* Task item: Continue the Supreme Court opinion in United States v. Curtiss-Wright Export Corp., given below, starting right after its last sentence, which ends the quoted Joint Resolution.

* Passage provided:
.....
UNITED STATES v. CURTISS-WRIGHT EXPORT CORP.
SUPREME COURT OF THE UNITED
STATES
299 U.S. 304; 57 S. Ct. 216
(1936)
OPINION BY: SUTHERLAND
MR. JUSTICE SUTHERLAND delivered the opinion of the Court.
On January 27, 1936, an indictment was returned in the
court below, the first count of which charges that appellees, beginning with
the 29th day of May, 1934, conspired to sell in the United States certain arms
of war, namely fifteen machine guns, to Bolivia, a country then engaged in
armed conflict in the Chaco, in violation of the Joint Resolution of
Congress approved May 28, 1934, and the provisions of a proclamation
issued on the same day by the President of the United States pursuant to
authority conferred by § 1 of the resolution. In pursuance of the conspiracy,
the commission of certain overt acts was alleged, details of which need not
be stated. The Joint Resolution (c. 365, 48 Stat. 811) follows:
"Resolved by the Senate and House of Representatives of the
United States of America in Congress assembled, That if the President
finds that the prohibition of the sale of arms and munitions of war in the
United States to those countries now engaged in armed conflict in the
Chaco may contribute to the reestablishment of peace between those countries,
and if after consultation with the governments of other American Republics and
with their cooperation, as well as that of such other governments as he may
deem necessary, he makes proclamation to that effect, it shall be unlawful to
sell, except under such limitations and exceptions as the President prescribes,
any arms or munitions of war in any place in the United States to the countries
now engaged in that armed conflict, or to any person, company, or association
acting in the interest of either country, until otherwise ordered by the
President or by Congress.
"Sec. 2. Whoever sells any arms or munitions of war in violation of
section 1 shall, on conviction, be punished by a fine not exceeding $ 10,000 or
by imprisonment not exceeding two years, or both."
.....
* Data records:
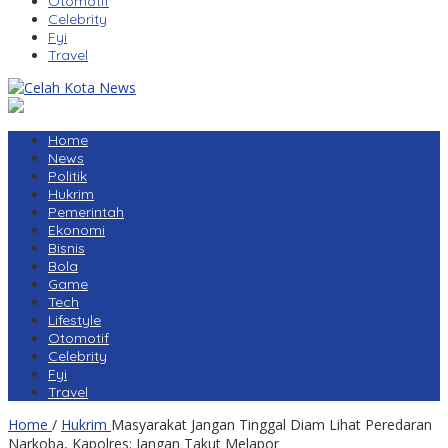
Otomotif
Celebrity
Fyi
Travel
Home
News
Politik
Hukrim
Pemerintah
Ekonomi
Bisnis
Bola
Game
Tech
Lifestyle
Otomotif
Celebrity
Fyi
Travel
Home
/
Hukrim
Masyarakat Jangan Tinggal Diam Lihat Peredaran
Narkoba, Kapolres: Jangan Takut Melapor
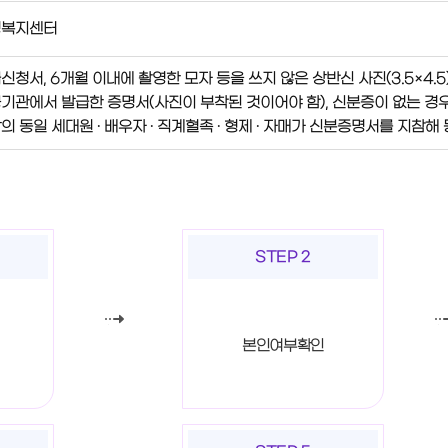
정복지센터
신청서, 6개월 이내에 촬영한 모자 등을 쓰지 않은 상반신 사진(3.5×4.5
기관에서 발급한 증명서(사진이 부착된 것이어야 함), 신분증이 없는 경우
의 동일 세대원 · 배우자 · 직계혈족 · 형제 · 자매가 신분증명서를 지참해
STEP 2
본인여부확인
.....
* Exercise result:
The President's proclamation (48 Stat. 1744), after reciting the terms
of the Joint Resolution, declares:
"Now, therefore, I, Franklin D. Roosevelt, President of the United States
of America, acting under and by virtue of the authority conferred in me by the
said joint resolution of Congress, do hereby declare and proclaim that I have
found that the prohibition of the sale of arms and munitions of war in the
United States to those countries now engaged in armed conflict in the Chaco may
contribute to the reestablishment of peace between those countries, and that I
have consulted with the governments of other American Republics and have been
assured of the cooperation of such governments as I have deemed necessary as
contemplated by the said joint resolution; and I do hereby admonish all citizens
of the United States and every person to abstain from every violation of
the provisions of the joint resolution above set forth, hereby made applicable
to Bolivia and Paraguay, and I do hereby warn them that all violations of such
provisions will be rigorously prosecuted.
"And I do hereby enjoin upon all officers of the United States charged
with the execution of the laws thereof, the utmost diligence in preventing
violations of the said joint resolution and this my proclamation issued
thereunder, and in bringing to trial and punishment any offenders against the
same.
"And I do hereby delegate to the Secretary of State the power of
prescribing exceptions and limitations
to the application of the said joint resolution of May 28, 1934, as made
effective by this my proclamation issued thereunder."
[1]
First. It is contended that by the Joint Resolution, the going into
effect and continued operation of the resolution was conditioned (a) upon the
President's judgment as to its beneficial effect upon the reestablishment of
peace between the countries engaged in armed conflict in the Chaco; (b) upon
the making of a proclamation, which was left to his unfettered discretion, thus
constituting an attempted substitution of the President's will for that of
Congress; (c) upon the making of a proclamation putting an end to the operation
of the resolution, which again was left
to the President's unfettered discretion; and (d) further, that the extent of
its operation in particular cases was subject to limitation and exception by
the President, controlled by no standard. In each of these particulars,
appellees urge that Congress abdicated its essential functions and delegated
them to the Executive.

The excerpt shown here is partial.